Goldberg told federal investigators that a week before Tripp went to Starr with the tapes in January, she took one of the tapes to Kirby Behre, an attorney representing Tripp at the time. Behre went "ballistic," according to Goldberg, because "he had told Tripp to stop taping phone calls from her home in Maryland."

Goldberg said yesterday evening in an interview that Behre "told her [Tripp] she could go to jail for this, and she really got nervous." Asked whether Tripp had made any tapes after Behre first spoke to her, Goldberg said she didn't know.

Behre did not respond late yesterday to a phone message left at his office.

Goldberg told the investigators that she originally urged Tripp to make the tapes, in order to have "irrevocable proof" of Lewinsky's account of her relationship with President Clinton. Tripp did so even though she thought the idea was "sleazy," Goldberg said.

According to Tripp's federal grand jury testimony, also released yesterday, Tripp believed that she had obtained both federal immunity and a "commitment" by Starr's office to "request that the state of Maryland not prosecute."
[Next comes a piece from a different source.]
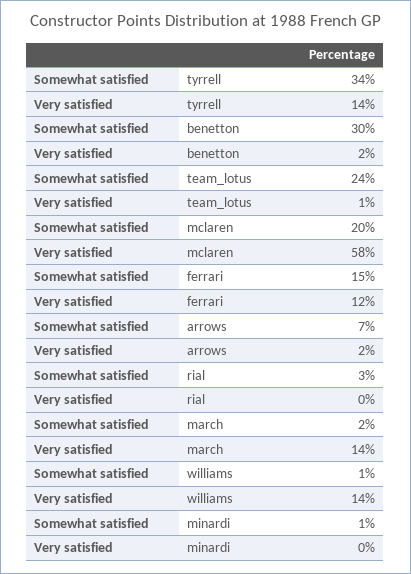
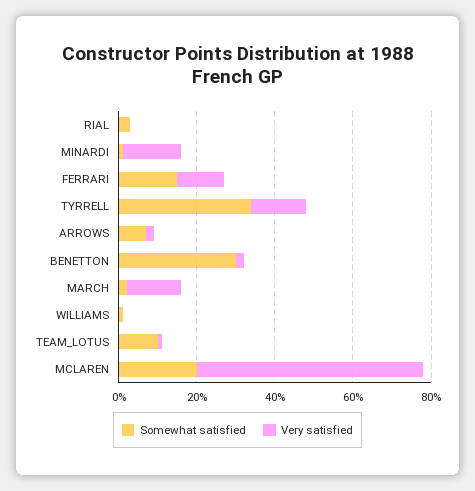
Somewhat satisfied, team_lotus: 24 -> 10
Very satisfied, williams: 14 -> 0
Very satisfied, minardi: 0 -> 15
Maryland state prosecutor Stephen Montanarelli has been conducting a grand jury investigation into whether Tripp, a Howard County resident, violated state law by covertly recording the conversations in late 1997.

Joe Murtha, one of Tripp's attorneys, declined to comment on the new disclosures. "It would be premature," he said, "until we read all the material" released by the Judiciary Committee.

He reiterated earlier assertions that the mass of Tripp-related materials – transcripts, grand jury testimony and summary investigative reports – originated from Starr's office and cannot be used by Montanarelli because it was produced under a grant of immunity from prosecution for Tripp.

Montanarelli also declined to comment, but he said earlier this week that the kind of case he is investigating should be built not on transcripts but on original tapes of the telephone conversations or certified copies usable in court proceedings. He would not say whether he has any such tapes, either from Starr or other potential sources such as Goldberg or attorneys who represented Tripp.

Starr has turned over to the Judiciary Committee the tapes Tripp gave him but has questioned whether some of them are duplicates, rather than originals as Tripp claimed.

A committee spokeswoman said the tapes will be released to the public later this year.

In one report released yesterday, Starr describes how FBI agents on March 3 visited Tripp's home in Columbia, where she told them how she maintained a recorder when talking with Lewinsky numerous times. She admitted she was not skilled at working the recorder and her cats sometimes "stepped on the machine and activated the pause button."

Staff writer Toni Locy contributed to this report.